I was planning to post a roundup of Griffintown-related news, but there’s more than I could possibly summarize in a blog post. So instead, I’ll just point you to the two blogs covering the issue: Save Griffintown and CSR Griffintown. Both point especially to a petition demanding a more democratic public consultation process.
This week’s Justify Your Existence features a slew of “urban planning geeks” who met a few weeks ago to discuss the proposed redevelopment of Griffintown, a sad-looking area just south of downtown. They met at the behest of A.J. Kandy, who runs the Save Griffintown blog and lives in nearby Little Burgundy.
They’re not opposed to the project necessarily. It would revitalize the area, be entirely privately-funded, and provide a lot of housing (social and otherwise). But they’re concerned about its proposed size, which would put an entire neighbourhood under the control of a single real estate company, and some measures they think will encourage car use and discourage pedestrian traffic. (Big box stores like Wal-Mart, for example, take forever to walk around and provide nothing but a brick wall for most of its street-level facade.)

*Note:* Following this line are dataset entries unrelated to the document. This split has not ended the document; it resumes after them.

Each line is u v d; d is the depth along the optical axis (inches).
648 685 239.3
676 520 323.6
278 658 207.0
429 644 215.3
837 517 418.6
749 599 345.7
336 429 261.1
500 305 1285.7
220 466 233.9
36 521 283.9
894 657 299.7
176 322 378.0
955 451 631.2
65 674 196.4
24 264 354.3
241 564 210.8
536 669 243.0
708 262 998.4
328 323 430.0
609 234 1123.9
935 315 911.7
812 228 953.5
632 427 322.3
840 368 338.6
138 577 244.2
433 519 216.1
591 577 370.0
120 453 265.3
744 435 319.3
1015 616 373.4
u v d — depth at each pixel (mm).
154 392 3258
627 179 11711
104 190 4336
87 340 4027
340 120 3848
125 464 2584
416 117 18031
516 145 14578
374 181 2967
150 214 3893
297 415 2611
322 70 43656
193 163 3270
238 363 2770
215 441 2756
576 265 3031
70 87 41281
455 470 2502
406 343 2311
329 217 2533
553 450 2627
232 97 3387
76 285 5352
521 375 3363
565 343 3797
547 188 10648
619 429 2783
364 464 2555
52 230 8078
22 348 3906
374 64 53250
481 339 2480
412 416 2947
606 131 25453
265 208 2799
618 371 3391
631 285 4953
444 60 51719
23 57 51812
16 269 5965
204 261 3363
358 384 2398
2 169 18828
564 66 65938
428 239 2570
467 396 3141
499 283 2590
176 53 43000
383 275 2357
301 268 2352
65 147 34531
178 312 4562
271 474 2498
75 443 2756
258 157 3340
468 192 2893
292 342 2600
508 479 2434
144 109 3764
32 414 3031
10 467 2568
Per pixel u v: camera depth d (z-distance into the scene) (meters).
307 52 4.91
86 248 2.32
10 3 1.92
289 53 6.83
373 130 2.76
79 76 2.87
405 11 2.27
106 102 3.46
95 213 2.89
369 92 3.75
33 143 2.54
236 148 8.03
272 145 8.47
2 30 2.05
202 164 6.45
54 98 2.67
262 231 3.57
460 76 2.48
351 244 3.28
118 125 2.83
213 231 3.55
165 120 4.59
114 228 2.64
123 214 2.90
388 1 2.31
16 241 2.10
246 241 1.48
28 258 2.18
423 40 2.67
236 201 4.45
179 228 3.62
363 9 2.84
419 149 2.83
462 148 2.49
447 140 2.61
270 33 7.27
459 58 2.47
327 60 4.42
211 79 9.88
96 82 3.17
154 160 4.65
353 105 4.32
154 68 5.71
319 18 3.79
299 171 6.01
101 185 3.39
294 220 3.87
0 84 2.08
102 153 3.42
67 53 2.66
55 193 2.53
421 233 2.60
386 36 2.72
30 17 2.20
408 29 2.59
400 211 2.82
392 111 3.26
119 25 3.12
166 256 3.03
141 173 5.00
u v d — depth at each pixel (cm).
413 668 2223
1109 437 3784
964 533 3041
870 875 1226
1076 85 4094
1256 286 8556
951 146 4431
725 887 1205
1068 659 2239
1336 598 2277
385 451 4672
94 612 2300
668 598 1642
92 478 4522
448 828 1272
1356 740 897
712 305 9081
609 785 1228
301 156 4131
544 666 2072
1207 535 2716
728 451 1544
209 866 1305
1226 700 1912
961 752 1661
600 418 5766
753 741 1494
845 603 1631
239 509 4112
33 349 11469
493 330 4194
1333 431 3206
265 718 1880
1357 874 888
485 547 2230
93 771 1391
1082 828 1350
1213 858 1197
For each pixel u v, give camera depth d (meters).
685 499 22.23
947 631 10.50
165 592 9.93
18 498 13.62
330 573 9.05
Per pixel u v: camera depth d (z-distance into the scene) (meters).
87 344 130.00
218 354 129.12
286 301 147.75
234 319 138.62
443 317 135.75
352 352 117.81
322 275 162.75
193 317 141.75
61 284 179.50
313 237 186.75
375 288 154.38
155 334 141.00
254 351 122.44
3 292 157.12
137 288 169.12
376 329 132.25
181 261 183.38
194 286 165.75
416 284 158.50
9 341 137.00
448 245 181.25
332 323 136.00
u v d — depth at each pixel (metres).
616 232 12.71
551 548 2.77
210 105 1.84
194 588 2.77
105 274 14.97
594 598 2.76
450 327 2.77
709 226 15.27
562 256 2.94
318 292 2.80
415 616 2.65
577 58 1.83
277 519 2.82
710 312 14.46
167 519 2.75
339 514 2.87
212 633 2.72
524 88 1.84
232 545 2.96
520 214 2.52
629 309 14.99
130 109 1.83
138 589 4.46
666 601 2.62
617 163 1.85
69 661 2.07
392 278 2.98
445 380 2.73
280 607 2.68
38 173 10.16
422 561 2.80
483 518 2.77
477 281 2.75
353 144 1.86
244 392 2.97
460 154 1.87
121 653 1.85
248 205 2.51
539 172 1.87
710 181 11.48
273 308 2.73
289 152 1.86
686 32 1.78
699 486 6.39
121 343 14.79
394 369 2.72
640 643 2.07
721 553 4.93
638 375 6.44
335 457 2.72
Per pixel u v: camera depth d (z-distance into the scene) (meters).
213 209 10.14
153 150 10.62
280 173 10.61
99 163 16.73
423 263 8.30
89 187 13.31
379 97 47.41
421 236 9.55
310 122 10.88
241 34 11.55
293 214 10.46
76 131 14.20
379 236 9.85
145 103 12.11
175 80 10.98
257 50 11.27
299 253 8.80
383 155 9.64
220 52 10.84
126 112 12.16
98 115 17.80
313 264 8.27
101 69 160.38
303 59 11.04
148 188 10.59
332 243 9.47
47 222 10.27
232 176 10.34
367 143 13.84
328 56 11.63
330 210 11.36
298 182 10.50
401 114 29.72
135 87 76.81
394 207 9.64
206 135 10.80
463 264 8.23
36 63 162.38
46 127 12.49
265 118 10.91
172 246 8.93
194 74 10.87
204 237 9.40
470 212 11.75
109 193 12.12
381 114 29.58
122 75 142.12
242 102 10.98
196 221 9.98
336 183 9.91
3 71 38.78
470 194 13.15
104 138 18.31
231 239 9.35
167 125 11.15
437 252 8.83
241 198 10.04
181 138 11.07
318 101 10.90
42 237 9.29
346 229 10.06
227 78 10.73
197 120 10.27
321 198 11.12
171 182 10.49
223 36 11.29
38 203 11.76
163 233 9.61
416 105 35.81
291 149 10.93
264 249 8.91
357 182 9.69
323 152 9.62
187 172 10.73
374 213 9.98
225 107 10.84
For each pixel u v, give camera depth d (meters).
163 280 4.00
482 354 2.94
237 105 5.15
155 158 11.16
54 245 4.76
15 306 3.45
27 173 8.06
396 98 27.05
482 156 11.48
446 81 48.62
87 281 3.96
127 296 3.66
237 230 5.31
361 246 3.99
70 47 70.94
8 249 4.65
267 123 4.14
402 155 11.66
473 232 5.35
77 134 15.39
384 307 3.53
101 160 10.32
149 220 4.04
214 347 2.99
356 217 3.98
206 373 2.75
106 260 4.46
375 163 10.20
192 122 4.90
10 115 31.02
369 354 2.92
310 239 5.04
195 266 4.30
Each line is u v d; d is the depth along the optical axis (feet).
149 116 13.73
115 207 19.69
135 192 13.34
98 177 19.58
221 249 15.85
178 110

They prefer a mixed environment that’s seen all over downtown Montreal: Commercial establishments at street level, with housing above. They also want more consultation with residents, a promise not to expropriate land, and a cookie.
(UPDATE Dec. 31: AJ has a post on Save Griffintown going into more detail about where they are now.)
(UPDATE Jan. 4: I totally missed it (and I think everyone else did too), but coincidentally in the same issue, J.D. Gravenor interviews Griffintown residents Chris Gobeil and Judith Bauer about their place. Both were part of the urban planning geeks and Gobeil is quoted in my article.)
Also this week is a bluffer’s guide to Canada’s Do Not Call registry. Bell was awarded the contract to run the list (as the sole bidder), and now we’re left wondering if the fox is guarding the chicken coop. The list, which will be free and binding on telemarketers who aren’t charities, politicians or newspapers (haha, suckers) is to be up and running by Sept. 30, 2008.
UPDATE (Jan. 23): Chris Gobeil and Judith Bauer have an op/ed in Le Devoir about Griffintown’s future.